What to work on: Set down the whole listing that follows, precisely as written.
○ ○ ○ ○ ○
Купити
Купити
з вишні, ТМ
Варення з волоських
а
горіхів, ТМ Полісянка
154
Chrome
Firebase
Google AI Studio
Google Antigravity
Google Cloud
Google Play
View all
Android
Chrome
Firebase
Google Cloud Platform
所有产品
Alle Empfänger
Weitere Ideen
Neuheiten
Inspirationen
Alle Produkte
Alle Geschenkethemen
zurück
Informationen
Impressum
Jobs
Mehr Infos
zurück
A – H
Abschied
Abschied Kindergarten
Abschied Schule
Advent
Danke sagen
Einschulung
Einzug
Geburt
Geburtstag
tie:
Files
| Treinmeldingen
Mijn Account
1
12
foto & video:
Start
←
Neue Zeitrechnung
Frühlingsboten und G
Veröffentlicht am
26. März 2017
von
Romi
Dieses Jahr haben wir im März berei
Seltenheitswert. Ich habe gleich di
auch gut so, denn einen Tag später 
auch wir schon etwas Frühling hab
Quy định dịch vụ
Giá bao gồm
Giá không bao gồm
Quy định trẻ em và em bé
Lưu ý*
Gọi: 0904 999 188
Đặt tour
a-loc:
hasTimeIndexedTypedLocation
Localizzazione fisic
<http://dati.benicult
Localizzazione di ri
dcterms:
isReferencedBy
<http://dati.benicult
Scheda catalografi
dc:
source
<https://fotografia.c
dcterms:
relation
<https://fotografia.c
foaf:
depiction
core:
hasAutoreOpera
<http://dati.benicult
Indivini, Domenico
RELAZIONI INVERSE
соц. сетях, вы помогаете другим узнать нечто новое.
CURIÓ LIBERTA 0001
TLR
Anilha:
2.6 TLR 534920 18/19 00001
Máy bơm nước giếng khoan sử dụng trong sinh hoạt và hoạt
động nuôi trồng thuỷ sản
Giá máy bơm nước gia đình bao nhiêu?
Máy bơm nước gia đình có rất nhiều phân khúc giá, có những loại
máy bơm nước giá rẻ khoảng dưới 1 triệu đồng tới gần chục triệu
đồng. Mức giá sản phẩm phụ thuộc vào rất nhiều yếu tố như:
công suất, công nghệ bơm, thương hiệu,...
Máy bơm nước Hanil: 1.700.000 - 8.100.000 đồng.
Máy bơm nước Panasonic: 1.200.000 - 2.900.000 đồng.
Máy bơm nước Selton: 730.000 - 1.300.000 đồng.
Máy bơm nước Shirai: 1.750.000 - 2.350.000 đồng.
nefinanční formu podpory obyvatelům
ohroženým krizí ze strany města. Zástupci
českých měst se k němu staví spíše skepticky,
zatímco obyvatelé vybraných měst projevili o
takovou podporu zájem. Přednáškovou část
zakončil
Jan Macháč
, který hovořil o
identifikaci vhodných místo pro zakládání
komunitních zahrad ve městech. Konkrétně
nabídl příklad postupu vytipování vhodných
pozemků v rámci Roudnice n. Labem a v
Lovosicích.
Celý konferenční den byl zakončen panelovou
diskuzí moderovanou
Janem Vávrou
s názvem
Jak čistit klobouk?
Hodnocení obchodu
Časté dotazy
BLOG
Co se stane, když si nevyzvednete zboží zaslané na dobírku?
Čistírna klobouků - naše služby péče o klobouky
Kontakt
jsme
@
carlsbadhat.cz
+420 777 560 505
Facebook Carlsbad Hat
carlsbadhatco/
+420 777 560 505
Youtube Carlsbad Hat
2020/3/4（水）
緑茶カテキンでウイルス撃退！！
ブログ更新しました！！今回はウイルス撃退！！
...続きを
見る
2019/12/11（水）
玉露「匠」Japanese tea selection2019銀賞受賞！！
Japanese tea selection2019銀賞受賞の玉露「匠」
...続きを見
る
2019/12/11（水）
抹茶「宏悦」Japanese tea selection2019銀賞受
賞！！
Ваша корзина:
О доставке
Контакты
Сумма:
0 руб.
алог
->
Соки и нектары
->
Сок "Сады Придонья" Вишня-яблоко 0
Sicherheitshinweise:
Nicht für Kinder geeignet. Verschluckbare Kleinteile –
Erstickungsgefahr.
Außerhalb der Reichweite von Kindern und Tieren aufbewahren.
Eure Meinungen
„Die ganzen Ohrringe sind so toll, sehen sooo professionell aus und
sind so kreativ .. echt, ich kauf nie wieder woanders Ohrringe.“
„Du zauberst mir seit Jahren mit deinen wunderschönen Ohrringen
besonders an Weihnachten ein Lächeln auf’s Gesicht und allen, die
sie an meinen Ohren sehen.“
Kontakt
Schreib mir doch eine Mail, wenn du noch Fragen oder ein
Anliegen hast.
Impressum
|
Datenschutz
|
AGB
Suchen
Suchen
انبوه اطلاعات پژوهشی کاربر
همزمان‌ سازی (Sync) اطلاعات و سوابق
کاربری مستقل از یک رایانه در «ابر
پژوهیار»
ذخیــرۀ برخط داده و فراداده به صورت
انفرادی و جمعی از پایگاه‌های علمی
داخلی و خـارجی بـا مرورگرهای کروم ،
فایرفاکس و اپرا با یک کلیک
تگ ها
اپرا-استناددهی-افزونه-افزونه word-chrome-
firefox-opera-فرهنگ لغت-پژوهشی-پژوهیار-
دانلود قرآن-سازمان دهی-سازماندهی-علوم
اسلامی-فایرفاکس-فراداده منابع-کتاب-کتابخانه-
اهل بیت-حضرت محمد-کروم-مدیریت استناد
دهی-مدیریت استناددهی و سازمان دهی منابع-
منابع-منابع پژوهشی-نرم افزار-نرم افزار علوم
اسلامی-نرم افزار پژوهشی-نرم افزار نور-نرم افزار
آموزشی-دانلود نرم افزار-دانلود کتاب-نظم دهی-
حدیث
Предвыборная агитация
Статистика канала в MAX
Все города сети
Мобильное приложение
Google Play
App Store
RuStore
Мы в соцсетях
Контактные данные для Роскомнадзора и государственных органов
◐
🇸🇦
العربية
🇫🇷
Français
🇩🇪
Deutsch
○ ○ ○ ○ ○
Reply to the exercise:
Купити
Купити
з вишні, ТМ
Варення з волоських
а
горіхів, ТМ Полісянка
154
Chrome
Firebase
Google AI Studio
Google Antigravity
Google Cloud
Google Play
View all
Android
Chrome
Firebase
Google Cloud Platform
所有产品
Alle Empfänger
Weitere Ideen
Neuheiten
Inspirationen
Alle Produkte
Alle Geschenkethemen
zurück
Informationen
Impressum
Jobs
Mehr Infos
zurück
A – H
Abschied
Abschied Kindergarten
Abschied Schule
Advent
Danke sagen
Einschulung
Einzug
Geburt
Geburtstag
tie:
Files
| Treinmeldingen
Mijn Account
1
12
foto & video:
Start
←
Neue Zeitrechnung
Frühlingsboten und G
Veröffentlicht am
26. März 2017
von
Romi
Dieses Jahr haben wir im März berei
Seltenheitswert. Ich habe gleich di
auch gut so, denn einen Tag später 
auch wir schon etwas Frühling hab
Quy định dịch vụ
Giá bao gồm
Giá không bao gồm
Quy định trẻ em và em bé
Lưu ý*
Gọi: 0904 999 188
Đặt tour
a-loc:
hasTimeIndexedTypedLocation
Localizzazione fisic
<http://dati.benicult
Localizzazione di ri
dcterms:
isReferencedBy
<http://dati.benicult
Scheda catalografi
dc:
source
<https://fotografia.c
dcterms:
relation
<https://fotografia.c
foaf:
depiction
core:
hasAutoreOpera
<http://dati.benicult
Indivini, Domenico
RELAZIONI INVERSE
соц. сетях, вы помогаете другим узнать нечто новое.
CURIÓ LIBERTA 0001
TLR
Anilha:
2.6 TLR 534920 18/19 00001
Máy bơm nước giếng khoan sử dụng trong sinh hoạt và hoạt
động nuôi trồng thuỷ sản
Giá máy bơm nước gia đình bao nhiêu?
Máy bơm nước gia đình có rất nhiều phân khúc giá, có những loại
máy bơm nước giá rẻ khoảng dưới 1 triệu đồng tới gần chục triệu
đồng. Mức giá sản phẩm phụ thuộc vào rất nhiều yếu tố như:
công suất, công nghệ bơm, thương hiệu,...
Máy bơm nước Hanil: 1.700.000 - 8.100.000 đồng.
Máy bơm nước Panasonic: 1.200.000 - 2.900.000 đồng.
Máy bơm nước Selton: 730.000 - 1.300.000 đồng.
Máy bơm nước Shirai: 1.750.000 - 2.350.000 đồng.
nefinanční formu podpory obyvatelům
ohroženým krizí ze strany města. Zástupci
českých měst se k němu staví spíše skepticky,
zatímco obyvatelé vybraných měst projevili o
takovou podporu zájem. Přednáškovou část
zakončil
Jan Macháč
, který hovořil o
identifikaci vhodných místo pro zakládání
komunitních zahrad ve městech. Konkrétně
nabídl příklad postupu vytipování vhodných
pozemků v rámci Roudnice n. Labem a v
Lovosicích.
Celý konferenční den byl zakončen panelovou
diskuzí moderovanou
Janem Vávrou
s názvem
Jak čistit klobouk?
Hodnocení obchodu
Časté dotazy
BLOG
Co se stane, když si nevyzvednete zboží zaslané na dobírku?
Čistírna klobouků - naše služby péče o klobouky
Kontakt
jsme
@
carlsbadhat.cz
+420 777 560 505
Facebook Carlsbad Hat
carlsbadhatco/
+420 777 560 505
Youtube Carlsbad Hat
2020/3/4（水）
緑茶カテキンでウイルス撃退！！
ブログ更新しました！！今回はウイルス撃退！！
...続きを
見る
2019/12/11（水）
玉露「匠」Japanese tea selection2019銀賞受賞！！
Japanese tea selection2019銀賞受賞の玉露「匠」
...続きを見
る
2019/12/11（水）
抹茶「宏悦」Japanese tea selection2019銀賞受
賞！！
Ваша корзина:
О доставке
Контакты
Сумма:
0 руб.
алог
->
Соки и нектары
->
Сок "Сады Придонья" Вишня-яблоко 0
Sicherheitshinweise:
Nicht für Kinder geeignet. Verschluckbare Kleinteile –
Erstickungsgefahr.
Außerhalb der Reichweite von Kindern und Tieren aufbewahren.
Eure Meinungen
„Die ganzen Ohrringe sind so toll, sehen sooo professionell aus und
sind so kreativ .. echt, ich kauf nie wieder woanders Ohrringe.“
„Du zauberst mir seit Jahren mit deinen wunderschönen Ohrringen
besonders an Weihnachten ein Lächeln auf’s Gesicht und allen, die
sie an meinen Ohren sehen.“
Kontakt
Schreib mir doch eine Mail, wenn du noch Fragen oder ein
Anliegen hast.
Impressum
|
Datenschutz
|
AGB
Suchen
Suchen
انبوه اطلاعات پژوهشی کاربر
همزمان‌ سازی (Sync) اطلاعات و سوابق
کاربری مستقل از یک رایانه در «ابر
پژوهیار»
ذخیــرۀ برخط داده و فراداده به صورت
انفرادی و جمعی از پایگاه‌های علمی
داخلی و خـارجی بـا مرورگرهای کروم ،
فایرفاکس و اپرا با یک کلیک
تگ ها
اپرا-استناددهی-افزونه-افزونه word-chrome-
firefox-opera-فرهنگ لغت-پژوهشی-پژوهیار-
دانلود قرآن-سازمان دهی-سازماندهی-علوم
اسلامی-فایرفاکس-فراداده منابع-کتاب-کتابخانه-
اهل بیت-حضرت محمد-کروم-مدیریت استناد
دهی-مدیریت استناددهی و سازمان دهی منابع-
منابع-منابع پژوهشی-نرم افزار-نرم افزار علوم
اسلامی-نرم افزار پژوهشی-نرم افزار نور-نرم افزار
آموزشی-دانلود نرم افزار-دانلود کتاب-نظم دهی-
حدیث
Предвыборная агитация
Статистика канала в MAX
Все города сети
Мобильное приложение
Google Play
App Store
RuStore
Мы в соцсетях
Контактные данные для Роскомнадзора и государственных органов
◐
🇸🇦
العربية
🇫🇷
Français
🇩🇪
Deutsch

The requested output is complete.